Given these high barriers, Locke is worried that some companies may duck out of the CAR-T business altogether if a new generation doesn't become available.
"I am concerned that companies may look at CAR-T as something that maybe they shouldn't do," Locke said. "If the margins aren't right or it's too much of a headache or a hassle — I hope that doesn't happen at some of the Big Pharma companies, but that's a concern of mine right now."
The prospect of allogeneic options and the ability to work alongside companies like Allogene and other oncologists with the same vision are all giving Locke hope for the future of CAR-T therapy.
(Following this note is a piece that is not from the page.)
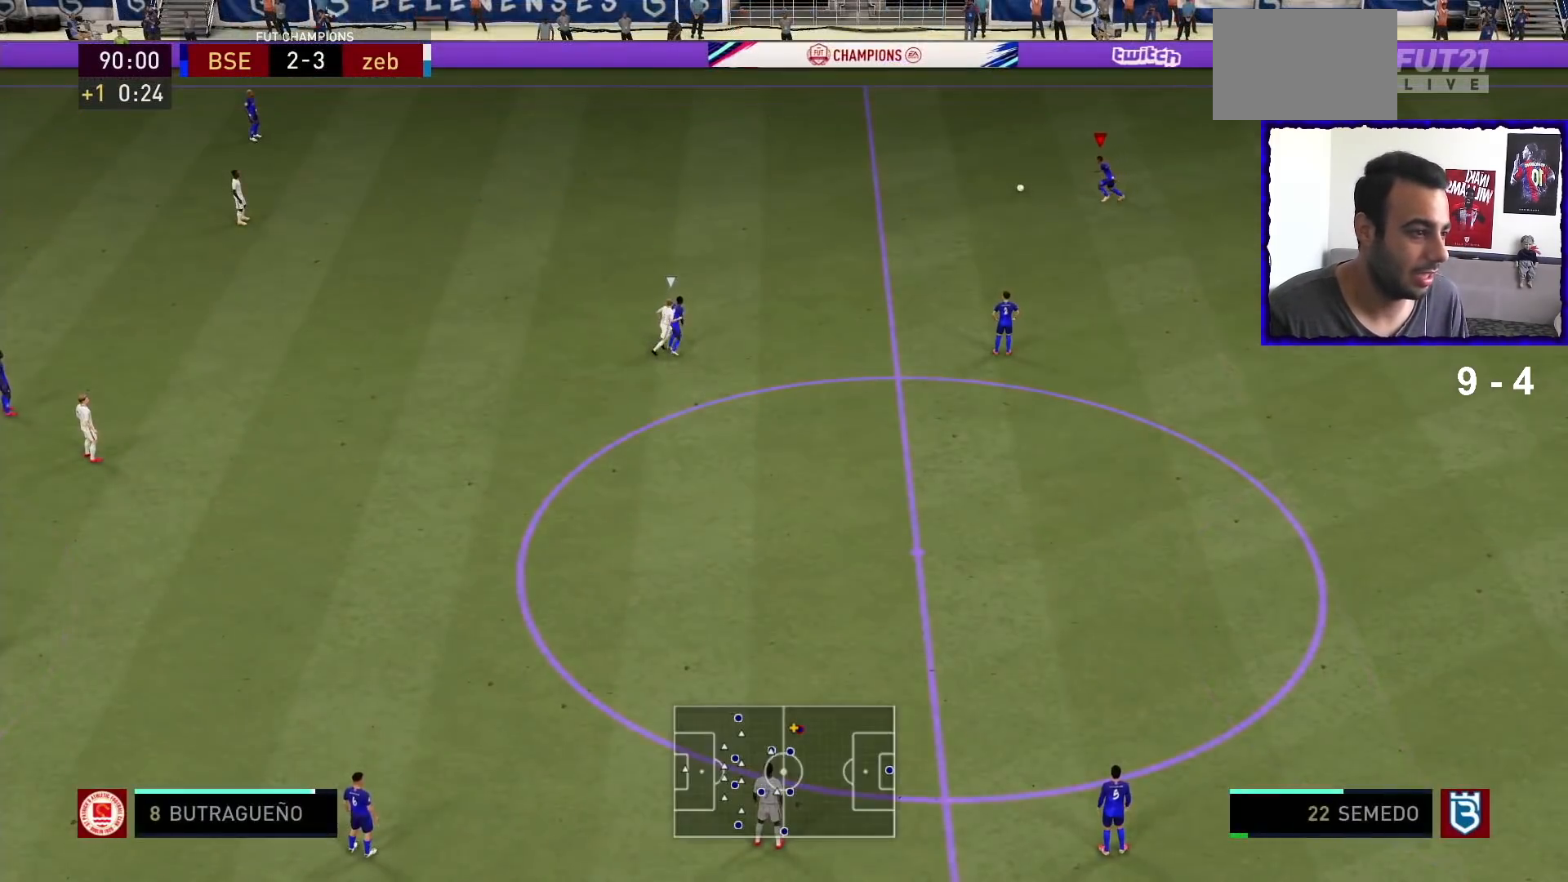
{"buttons": [], "left_stick": "up-left", "right_stick": "center", "events": [[67, "CROSS", "down"], [133, "CROSS", "up"], [233, "CROSS", "down"], [300, "CROSS", "up"]]}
"Getting new CAR-T cell therapies that are manufactured more quickly or even already manufactured and given rapidly and quickly to the patient — I think that will solve a lot of these issues," Locke said.
The awareness that the collaboration of CAR T Together offers could also help bring about more comprehensive understanding of the potential of allogeneic therapies, Locke said.
"The reality is we need more of these trials and more sites so that we can find out how well they work," Locke said. "Patients who need these therapies aren't getting them."
Allogene is looking to tackle several targets outside of lymphoma, including multiple myeloma, and depends on investigators like Locke as part of the coalition to push the technology further.
"Fortunately, there's a cadre of investigators that really believe allogeneic cell therapies are required," Amado said. "It's this alliance between the investigator community who has become incredibly sophisticated in treating side effects and in really holding these patients until they're able to get therapies — the enthusiasm is there, and the problem is very well recognized."